Acceptance is a multi faceted diamond. For weeks after Mike’s death I would cry every night. I think it was something like after 6 months I stopped crying everyday, and it went to every other day or some thing haha. A big part of my acceptance was not fighting against my emotions. I made no apologies to God, myself or to others for how I felt or what I thought. The only way I could get through this was to be real and honest. Without those two things, there’s no way I could have ever proceeded what I needed to process in order to get through it.
Acceptance was never about being “ok” with Mike’s death. I made it clear to God that I wasn’t ok with it and that I was really hurting. I could however find peace with demanding God to make his death worth it. My whole process of forgiving God for taking Mike had a lot to do with acceptance. But maybe not in the way you’d think. As far as I was concerned, God might be onto something good with taking Mike, but he better be sure he hurt me. BIG time. I never hated God for it, I wouldn’t even say I was angry. But he really hurt me. I needed God to acknowledge the fact that by taking Mike, he did in fact hurt me. I actually needed God to accept that he hurt me. By God acknowledging he hurt me, I was actually able to trust him. I always did trust him. But it was a total confirmation that he loves me and that the reasons behind Mike’s death were for good.
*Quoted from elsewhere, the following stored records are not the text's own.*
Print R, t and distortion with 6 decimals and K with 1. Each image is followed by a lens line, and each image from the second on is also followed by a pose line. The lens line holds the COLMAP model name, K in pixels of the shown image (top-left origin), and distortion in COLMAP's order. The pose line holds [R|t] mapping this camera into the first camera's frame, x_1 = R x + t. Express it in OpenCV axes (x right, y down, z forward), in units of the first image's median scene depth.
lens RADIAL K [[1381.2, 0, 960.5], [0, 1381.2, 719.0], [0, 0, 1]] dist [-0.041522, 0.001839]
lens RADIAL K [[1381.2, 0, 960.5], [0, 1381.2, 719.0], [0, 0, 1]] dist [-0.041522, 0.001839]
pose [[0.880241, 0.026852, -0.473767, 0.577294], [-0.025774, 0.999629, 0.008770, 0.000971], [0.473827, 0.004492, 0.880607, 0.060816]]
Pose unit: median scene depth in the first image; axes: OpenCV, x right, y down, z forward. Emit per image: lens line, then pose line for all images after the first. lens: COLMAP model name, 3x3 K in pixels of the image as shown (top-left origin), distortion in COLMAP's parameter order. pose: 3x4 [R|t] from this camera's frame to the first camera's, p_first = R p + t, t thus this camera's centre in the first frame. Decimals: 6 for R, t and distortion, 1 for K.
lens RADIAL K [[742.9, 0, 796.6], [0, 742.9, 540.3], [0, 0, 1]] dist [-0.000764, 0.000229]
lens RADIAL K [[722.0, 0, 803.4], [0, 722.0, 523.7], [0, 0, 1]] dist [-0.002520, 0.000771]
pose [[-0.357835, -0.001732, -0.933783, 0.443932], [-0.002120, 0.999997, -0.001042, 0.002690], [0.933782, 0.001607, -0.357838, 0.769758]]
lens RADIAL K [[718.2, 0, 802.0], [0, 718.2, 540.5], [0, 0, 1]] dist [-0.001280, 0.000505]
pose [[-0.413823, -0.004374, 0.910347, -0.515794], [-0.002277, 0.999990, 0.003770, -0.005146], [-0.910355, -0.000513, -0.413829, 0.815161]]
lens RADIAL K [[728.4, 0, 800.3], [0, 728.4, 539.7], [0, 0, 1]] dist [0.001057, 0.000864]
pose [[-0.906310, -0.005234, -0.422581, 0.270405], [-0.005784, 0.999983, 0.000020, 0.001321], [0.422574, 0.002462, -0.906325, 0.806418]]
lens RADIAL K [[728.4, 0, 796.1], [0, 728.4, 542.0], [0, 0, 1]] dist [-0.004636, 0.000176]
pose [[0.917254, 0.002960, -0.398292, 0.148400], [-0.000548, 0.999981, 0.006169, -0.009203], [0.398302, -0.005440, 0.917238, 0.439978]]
Even if that was simply because God wanted to bring him to heaven for himself.
Another dynamic of the acceptance thing was the feeling that Mike never really left. Later it was accepting that in some ways it was like he was never really here in the first place. Accepting that he will never grow old and that Laura… in August this year, will biologically become older than him. Accepting that his stry ends and mine continues without him. This whole journey was a process of acceptance. I accepted things on the day, the day after he died… and every day since. I’m still grappling with some areas of acceptance was time goes on. Things come up today that have never come up before. New facets of this diamond.
In retrospect after Mike died, it became clear to me that God was preparing my heart for this. It’s quite hard to explain without going into all the details but the best way for me to explain this is to post the link on this blog to my mum’s “book“. She wrote this collaboration of all the stories surrounding Mike’s death before he died, at his death, and after his death. It’s called “Breadcrumbs in the Storm” and I would absolutely encourage you to read it.
I think the biggest thing I would challenge you all is to never ever compartmentalized anything. Always be real. And always be honest. Don’t fight the wave because that takes more energy from you and does more damage to you than if you chose to journey your situation. I don’t believe our lives are random. I think everything we go through in our lives is relevant to our own story. I don’t know why I went through death and not others around me. But I chose to believe I can use it for good. I don’t know why I didn’t go through things that you have gone through. But I think we have the power and strength through God to get through anything and use it for good. I know about loss and change like I’ve never known before. Even the loss of a dream… I can connect with people I a way that I never would have before. Life is a choice. And that’s really what it boils down to. I made a choice to surrender, trust, believe and continue. And it’s up to you whether you make the choice. I hope you do, whatever your circumstances are. I’m not saying for one minute that it’s easy… But I’m saying that it’s worth it.